Das ukrainische Ministerium für Kultur und strategische Kommunikation stellte fest, dass die am stärksten beschädigten Stätten in den Regionen Charkiw, Cherson, Donezk und Odessa liegen. Charkiw verlor 324 Denkmäler, Cherson 180 und die Region Donezk 164. Auch Kiew und die Region Kiew blieben nicht von den Angriffen des Aggressors verschont; dort wurden 83 Kulturdenkmäler beschädigt.

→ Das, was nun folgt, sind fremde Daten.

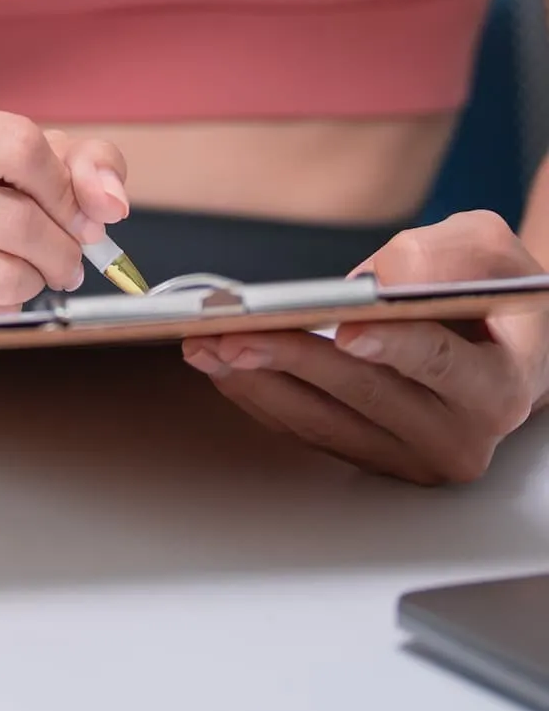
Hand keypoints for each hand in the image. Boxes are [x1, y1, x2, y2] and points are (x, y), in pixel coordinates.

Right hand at [0, 96, 130, 317]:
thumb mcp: (15, 157)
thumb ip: (80, 161)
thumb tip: (111, 202)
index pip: (19, 146)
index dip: (66, 189)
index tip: (80, 215)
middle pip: (16, 218)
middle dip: (62, 248)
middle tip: (67, 258)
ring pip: (1, 274)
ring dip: (34, 281)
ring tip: (25, 272)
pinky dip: (3, 309)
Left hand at [184, 208, 548, 483]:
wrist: (503, 345)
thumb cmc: (494, 295)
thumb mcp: (487, 251)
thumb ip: (447, 256)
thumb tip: (383, 278)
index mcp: (498, 386)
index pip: (441, 365)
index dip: (393, 346)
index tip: (347, 329)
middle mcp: (459, 435)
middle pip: (367, 394)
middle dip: (295, 358)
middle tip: (236, 333)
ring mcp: (414, 455)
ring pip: (327, 421)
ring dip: (261, 381)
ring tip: (207, 346)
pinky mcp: (375, 458)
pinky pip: (310, 431)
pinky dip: (263, 397)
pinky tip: (226, 366)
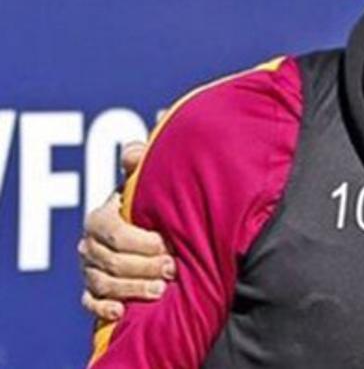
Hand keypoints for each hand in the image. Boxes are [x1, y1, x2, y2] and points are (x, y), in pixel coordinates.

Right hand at [78, 142, 175, 320]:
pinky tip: (122, 311)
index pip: (111, 231)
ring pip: (102, 283)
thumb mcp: (153, 180)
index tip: (167, 244)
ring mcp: (90, 269)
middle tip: (173, 269)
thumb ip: (143, 164)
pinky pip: (90, 303)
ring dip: (132, 288)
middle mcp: (90, 244)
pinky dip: (103, 308)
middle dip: (142, 266)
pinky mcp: (95, 292)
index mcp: (102, 216)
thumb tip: (131, 152)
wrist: (164, 230)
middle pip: (109, 260)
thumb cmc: (157, 201)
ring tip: (161, 290)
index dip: (139, 240)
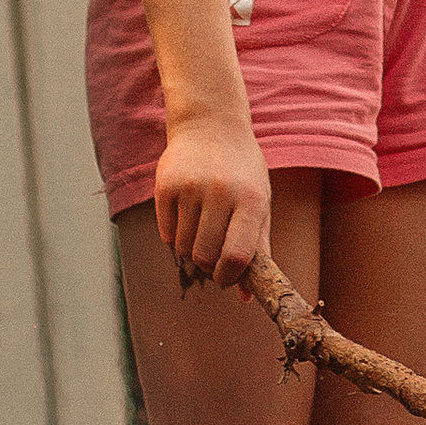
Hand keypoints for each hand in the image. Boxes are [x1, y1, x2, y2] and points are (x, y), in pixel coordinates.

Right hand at [154, 104, 271, 287]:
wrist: (211, 127)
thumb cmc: (242, 173)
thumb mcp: (260, 203)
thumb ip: (257, 248)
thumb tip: (247, 297)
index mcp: (251, 200)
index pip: (237, 255)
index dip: (230, 277)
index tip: (227, 278)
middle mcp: (221, 193)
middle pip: (206, 256)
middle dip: (209, 266)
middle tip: (213, 255)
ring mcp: (191, 188)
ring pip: (185, 249)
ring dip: (192, 250)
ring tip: (202, 228)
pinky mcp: (165, 186)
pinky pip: (167, 234)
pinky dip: (176, 236)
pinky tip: (187, 216)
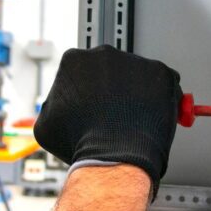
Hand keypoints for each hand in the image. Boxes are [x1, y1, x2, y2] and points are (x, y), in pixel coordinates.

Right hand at [33, 45, 181, 195]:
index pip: (83, 71)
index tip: (95, 104)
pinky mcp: (161, 72)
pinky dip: (161, 99)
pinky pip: (164, 84)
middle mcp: (104, 54)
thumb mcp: (47, 125)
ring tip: (134, 121)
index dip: (89, 91)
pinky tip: (151, 118)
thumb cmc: (82, 143)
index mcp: (74, 60)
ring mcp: (135, 61)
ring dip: (138, 93)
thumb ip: (53, 106)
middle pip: (112, 69)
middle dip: (115, 89)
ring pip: (138, 76)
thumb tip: (59, 105)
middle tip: (118, 114)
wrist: (115, 157)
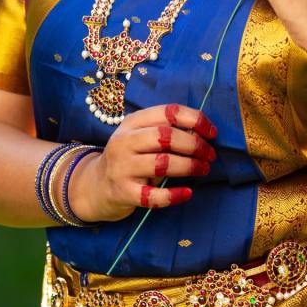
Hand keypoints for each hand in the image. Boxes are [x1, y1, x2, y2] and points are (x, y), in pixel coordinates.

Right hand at [69, 103, 216, 221]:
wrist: (94, 185)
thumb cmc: (129, 157)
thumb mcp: (140, 136)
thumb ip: (165, 131)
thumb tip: (203, 133)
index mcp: (133, 122)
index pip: (168, 111)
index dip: (195, 119)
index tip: (212, 132)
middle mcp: (125, 141)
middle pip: (166, 136)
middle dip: (195, 145)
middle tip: (210, 155)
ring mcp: (122, 167)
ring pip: (162, 163)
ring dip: (189, 166)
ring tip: (203, 169)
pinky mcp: (123, 192)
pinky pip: (152, 195)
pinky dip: (173, 195)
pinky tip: (187, 193)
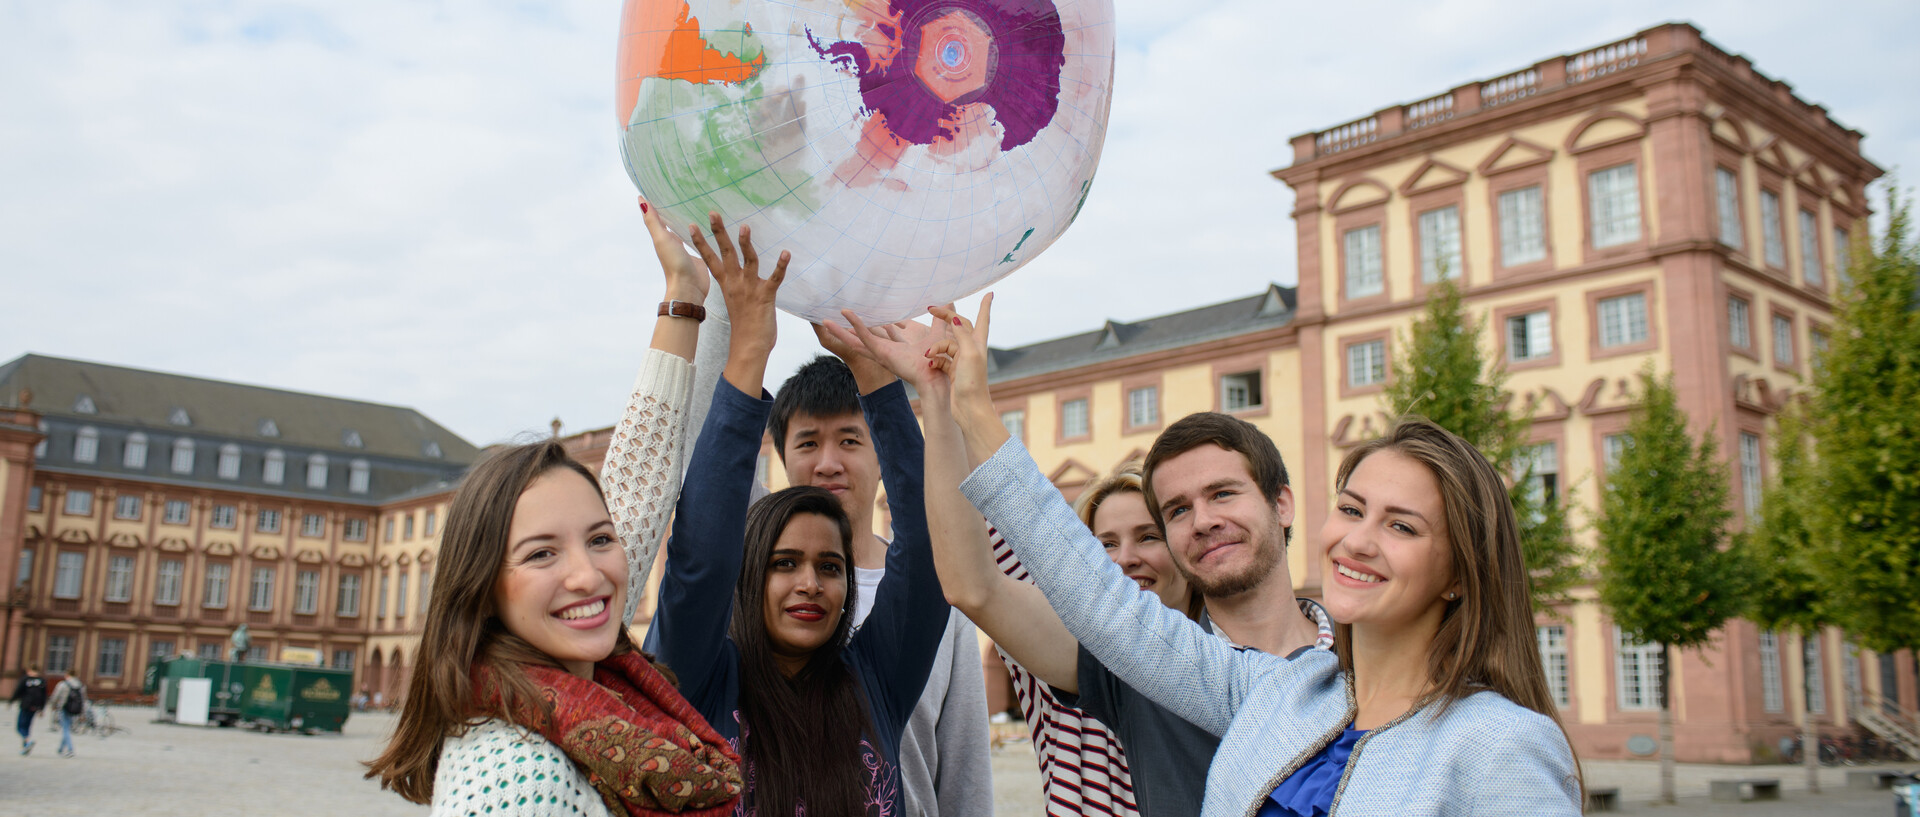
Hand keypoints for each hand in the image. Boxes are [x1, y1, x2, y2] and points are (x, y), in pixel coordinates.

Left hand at [639, 198, 708, 302]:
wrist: (689, 287)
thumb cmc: (673, 263)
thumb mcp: (661, 239)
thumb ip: (653, 221)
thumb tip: (640, 199)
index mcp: (664, 236)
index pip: (660, 215)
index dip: (660, 202)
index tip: (664, 185)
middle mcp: (675, 241)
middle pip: (675, 221)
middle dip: (678, 207)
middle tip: (686, 188)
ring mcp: (689, 248)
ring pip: (689, 229)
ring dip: (692, 218)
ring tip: (701, 201)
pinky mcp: (702, 253)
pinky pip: (703, 238)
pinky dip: (705, 230)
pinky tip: (713, 223)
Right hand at [689, 212, 787, 354]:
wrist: (749, 347)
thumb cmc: (745, 326)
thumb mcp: (737, 301)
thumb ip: (737, 286)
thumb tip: (738, 276)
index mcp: (727, 284)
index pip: (710, 259)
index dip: (701, 242)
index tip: (692, 225)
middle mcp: (735, 283)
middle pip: (725, 253)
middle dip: (719, 232)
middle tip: (713, 213)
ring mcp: (750, 289)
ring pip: (747, 261)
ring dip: (746, 244)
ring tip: (745, 227)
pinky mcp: (765, 296)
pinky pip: (774, 278)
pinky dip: (781, 265)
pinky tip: (786, 253)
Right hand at [821, 313, 941, 393]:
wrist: (938, 377)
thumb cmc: (938, 360)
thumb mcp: (937, 332)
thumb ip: (941, 317)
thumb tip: (948, 301)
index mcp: (893, 349)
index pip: (875, 336)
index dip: (866, 326)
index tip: (857, 316)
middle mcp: (883, 352)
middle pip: (859, 340)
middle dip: (844, 331)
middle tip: (830, 320)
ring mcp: (880, 353)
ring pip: (855, 340)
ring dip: (840, 330)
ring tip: (824, 320)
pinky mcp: (881, 352)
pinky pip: (864, 337)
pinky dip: (855, 325)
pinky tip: (845, 315)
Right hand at [928, 295, 994, 429]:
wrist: (969, 409)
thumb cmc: (972, 382)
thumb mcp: (968, 354)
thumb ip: (961, 335)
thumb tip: (954, 320)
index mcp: (978, 343)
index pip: (983, 319)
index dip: (985, 305)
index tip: (989, 293)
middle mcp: (972, 349)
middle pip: (959, 326)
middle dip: (946, 318)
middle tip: (930, 309)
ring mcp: (962, 360)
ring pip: (946, 344)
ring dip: (936, 347)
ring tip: (928, 355)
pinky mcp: (954, 371)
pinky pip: (941, 358)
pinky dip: (935, 359)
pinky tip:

Von besonderer Bedeutung ist die Zerstörung in den vorübergehend besetzten Gebieten, insbesondere in den Regionen Luhansk, Saporischschja und Cherson, wo eine genaue Erfassung der beschädigten Denkmäler aufgrund mangelnden Zugangs unmöglich ist.
Das Kulturministerium betont, dass das volle Ausmaß der Zerstörung erst nach der Entwaffnung der besetzten Gebiete ermittelt werden kann. Gleichzeitig erfassen und dokumentieren die ukrainischen Behörden aktiv jeden Schadensfall an Kulturstätten, um deren Restaurierung nach Kriegsende zu ermöglichen.
Die russischen Angriffe auf das ukrainische Kulturerbe stellen nicht nur einen Verstoß gegen das internationale Kriegsrecht dar, sondern auch ein Verbrechen gegen das Weltkulturerbe. Die Restaurierung der zerstörten Denkmäler wird ein wichtiger Bestandteil des Wiederaufbaus des Landes nach dem Krieg sein.